PM's main job now is to help create jobs. That's what he has promised, that's what people want and that's what will create a virtuous cycle of consumption and investment, says Debashis Basu.
Prime Minister Narendra Modi won the 2014 general elections with a highly energetic and imaginative marketing campaign that flamboyantly blended slogans, promises and accusations.
A year later, we have opinion makers telling us that Mr Modi, the master strategist, has "fallen into the trap" laid by Rahul Gandhi whom he had dismissed disdainfully so far.
And, that Modi has "put his tail between his legs and fled" on the issue of land acquisition Bill.
And, that "he presides today over a pathetic sense of drift, defensiveness and lack of conviction. He seems happier coining slogans than in implementing tough decisions."
Rahul Bajaj, the septuagenarian businessman, known for speaking his mind, said two days ago: "We had an emperor on May 27th 2014 and the shine is wearing off."
Two months ago Arun Shourie said the Modi government lacks clear thinking, has promised a lot but delivered too little and is projecting more than what it has achieved.
There is no big picture in its economic policy, only expediency.
The master of narrative is said to have lost the plot. But what was supposed to be the plot?
It was "change and progress", where the government and businesses both play strong roles. In his 13-year tenure in Gujarat, he had three planks: implementation of many government schemes; no top-level corruption; and attracting businessmen to the state.
As prime minister, he has followed a similar script. He has unleashed a tornado of schemes.
But there is a big difference between a chief minister's schemes and the prime minister's schemes.
What tools does a PM have to implement new nation-wide schemes?
By announcing government schemes with great fanfare, Mr Modi has spent the first year setting distant and unnecessarily tough targets for himself.
He should stop acting as the Prime Chief Minister. Highly publicised and costly nationwide government schemes, which fetch uncertain benefits, will be a negative.
On the second plank, Mr Modi tapped the anti-corruption sentiment that was unleashed and nurtured by Arvind Kejriwal, Baba Ramdev, Anna Hazare and the CAG (Comptroller and Auditor General) reports.
He landed on this prepared ground, easily defined the chief villain, harnessed our anger and sympathy and captured Delhi.
Yes, there has been no top-level corruption so far. What about the third and most important plank, Modi's pro-business approach that creates jobs and prosperity?
He is surprisingly vague and aloof on this score.
While the PM's social schemes are merely wasteful, not focusing on jobs is suicidal.
After his Australia trip last year, he is neither seen with businessmen nor has he addressed them.
Probably, Arvind Kejriwal's pre-election jibes (that he is doing the bidding of Messrs Ambani and Adani) and Rahul Gandhi's post-election ones (suit-boot ki sarkar) have pushed him on to the back foot, and he does not want to give them new ammunition.
In an interview he gave before his trip to France, he was surprisingly rude and caustic about businessmen.
This is a mistake.

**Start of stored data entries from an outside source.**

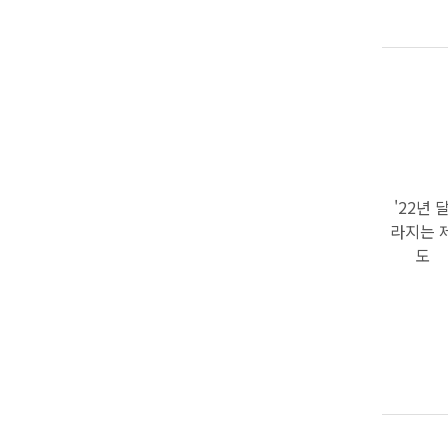
'22년 
라지는 
도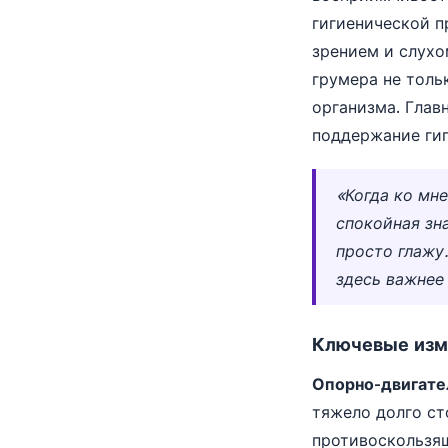
гигиенической п
зрением и слухо
грумера не толь
организма. Глав
поддержание гиг
«Когда ко мне
спокойная зн
просто глажу.
здесь важнее
Ключевые изме
Опорно-двигате
тяжело долго ст
противоскользящ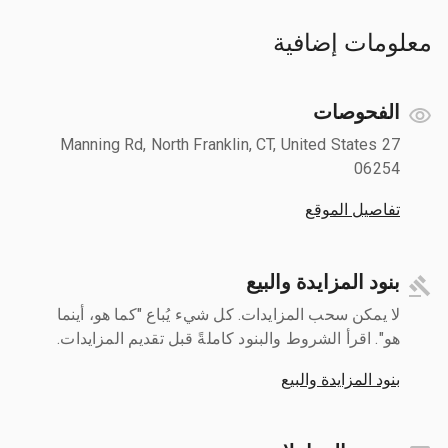
معلومات إضافية
الفحوصات
27 Manning Rd, North Franklin, CT, United States
06254
تفاصيل الموقع
بنود المزايدة والبيع
لا يمكن سحب المزايدات. كل شيء يُباع "كما هو، أينما
هو". اقرأ الشروط والبنود كاملةً قبل تقديم المزايدات.
بنود المزايدة والبيع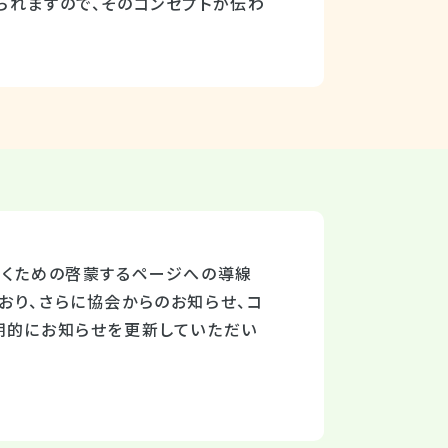
られますので、そのコンセプトが伝わ
だくための啓蒙するページへの導線
おり、さらに協会からのお知らせ、コ
期的にお知らせを更新していただい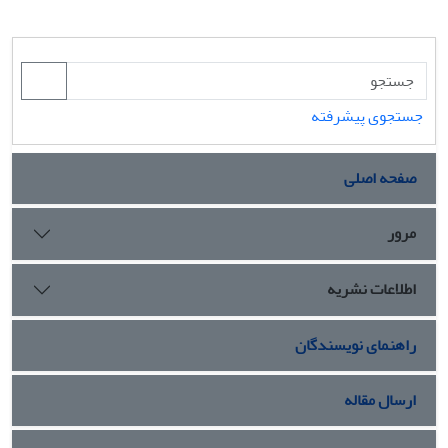
جستجوی پیشرفته
صفحه اصلی
مرور
اطلاعات نشریه
راهنمای نویسندگان
ارسال مقاله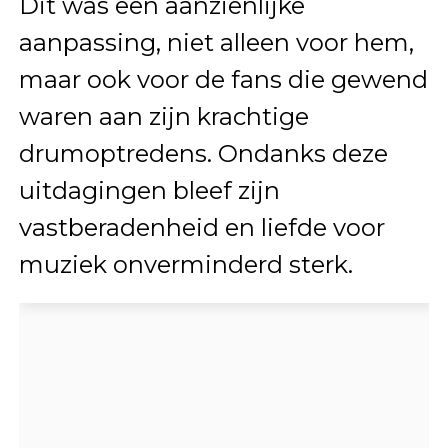
Dit was een aanzienlijke
aanpassing, niet alleen voor hem,
maar ook voor de fans die gewend
waren aan zijn krachtige
drumoptredens. Ondanks deze
uitdagingen bleef zijn
vastberadenheid en liefde voor
muziek onverminderd sterk.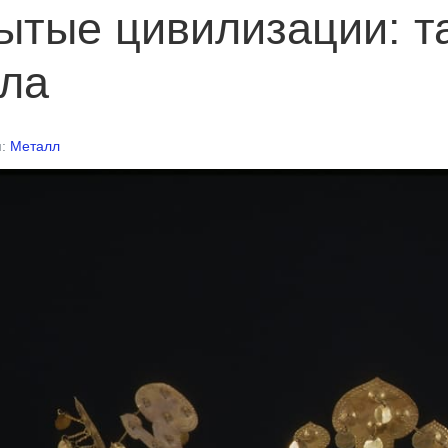
ытые цивилизации: т
ла
я:
Металл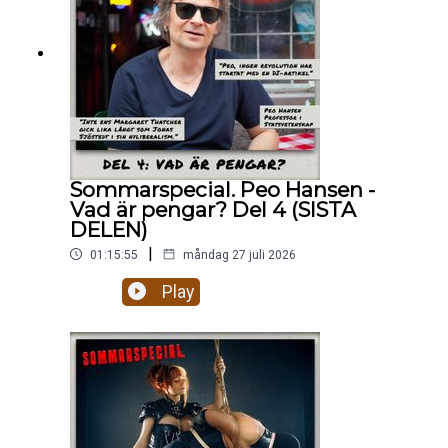
Sommarspecial. Peo Hansen -
Vad är pengar? Del 4 (SISTA
DELEN)
|
01:15:55
måndag 27 juli 2026
Play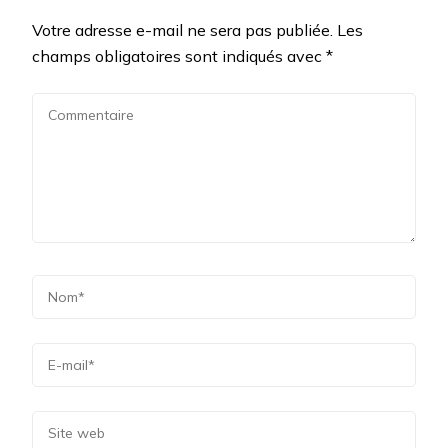
Votre adresse e-mail ne sera pas publiée.
Les
champs obligatoires sont indiqués avec
*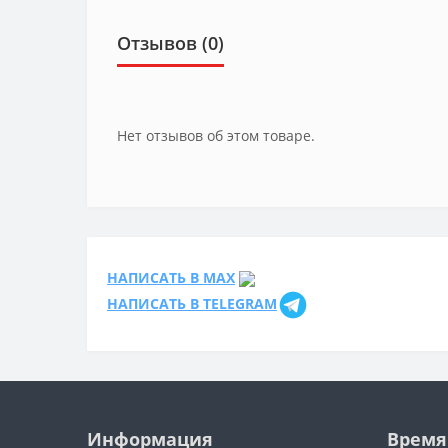
Отзывов (0)
Нет отзывов об этом товаре.
НАПИСАТЬ В MAX
НАПИСАТЬ В TELEGRAM
Информация
Время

Mr Modi's main job now is to help create jobs. That's what he has promised, that's what people want and that's what will create a virtuous cycle of consumption and investment.

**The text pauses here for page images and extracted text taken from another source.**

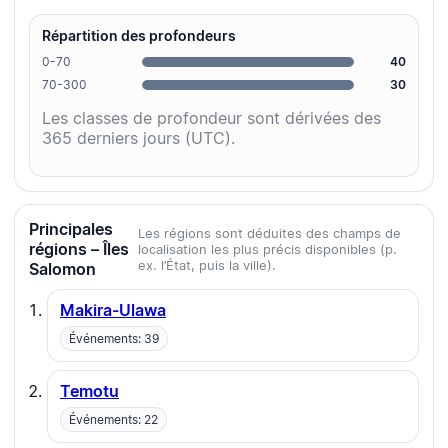
Répartition des profondeurs
0-70
40
70-300
30
Les classes de profondeur sont dérivées des
365 derniers jours (UTC).
Principales
Les régions sont déduites des champs de
régions – Îles
localisation les plus précis disponibles (p.
ex. l’État, puis la ville).
Salomon
Makira-Ulawa
Événements: 39
Temotu
Événements: 22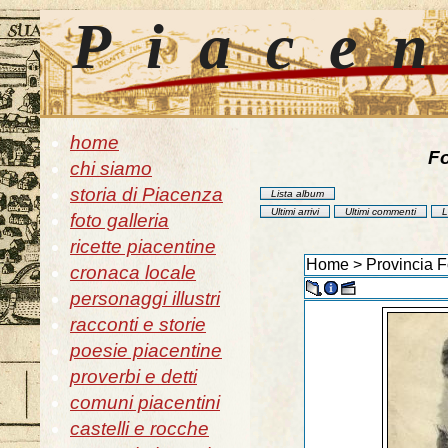
Piace
home
Fo
chi siamo
storia di Piacenza
Lista album
Ultimi arrivi
Ultimi commenti
L
foto galleria
ricette piacentine
Home
>
Provincia F
cronaca locale
personaggi illustri
racconti e storie
poesie piacentine
proverbi e detti
comuni piacentini
castelli e rocche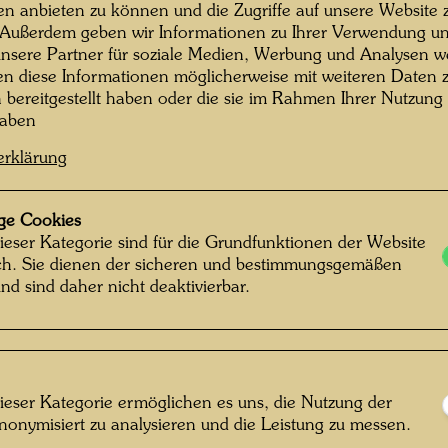
en anbieten zu können und die Zugriffe auf unsere Website 
 Außerdem geben wir Informationen zu Ihrer Verwendung un
nsere Partner für soziale Medien, Werbung und Analysen we
Einzel
en diese Informationen möglicherweise mit weiteren Daten
n bereitgestellt haben oder die sie im Rahmen Ihrer Nutzung
haben
Litera
erklärung
Litera
ge Cookies
ieser Kategorie sind für die Grundfunktionen der Website
ich. Sie dienen der sicheren und bestimmungsgemäßen
Verbun
nd sind daher nicht deaktivierbar.
CHILD
Original
ieser Kategorie ermöglichen es uns, die Nutzung der
SAVE T
nonymisiert zu analysieren und die Leistung zu messen.
FROM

All of us know that jobs will not be created by the government. They will be created by businessmen, small and big.
What about his diffidence as to what his Opposition leaders say about his pro-business policies?
Well, how hard it is to blunt Rahul Gandhi's and Kejriwal's jibes by citing that he is not supporting any particular businessman but anyone who creates jobs?
More business activity will also result in higher competition and lower prices which benefits all citizens.
This is, of course, not as simple as it sounds. Successive governments (including this government) have made the lives of businessmen tougher.
Mr Modi can create a small temporary team in the PMO whose only job would be to listen to businessmen's mann ki baat referring to global best practices.
Common and recurring problems can be clubbed and eliminated from the roots. This will require working with the states (at least the BJP-ruled ones).
The team could also pick up a few large projects to monitor and understand the bottlenecks they face, right up to the implementation stage, so as to recommend systemic changes.
Would Mr Modi make a decisive move in that direction? Or should we expect more of what we have got so far?
Even if he continues this way, it would not be any worse than the previous governments.
But we would end up far short of what Mr Modi could have achieved.
If he wants to make his government more effective, he needs to do something different from what he has done so far.
He needs to have a fresh and easy-to-understand idea, from which will follow the right narrative. Fortunately, such an idea exists, right in his own pre-election agenda: job creation.
If there is just one major test that the people of this country will put Mr Modi to, it is his election promises of development and prosperity that fetched him the massive mandate.
The first step towards that is working with businessmen to create jobs. Not focusing on jobs will be his biggest undoing, not the Parliament logjam or pending Bills.
In contrast, job creation is a silver arrow that will earn him votes, discredit the Opposition and set him the path of re-election.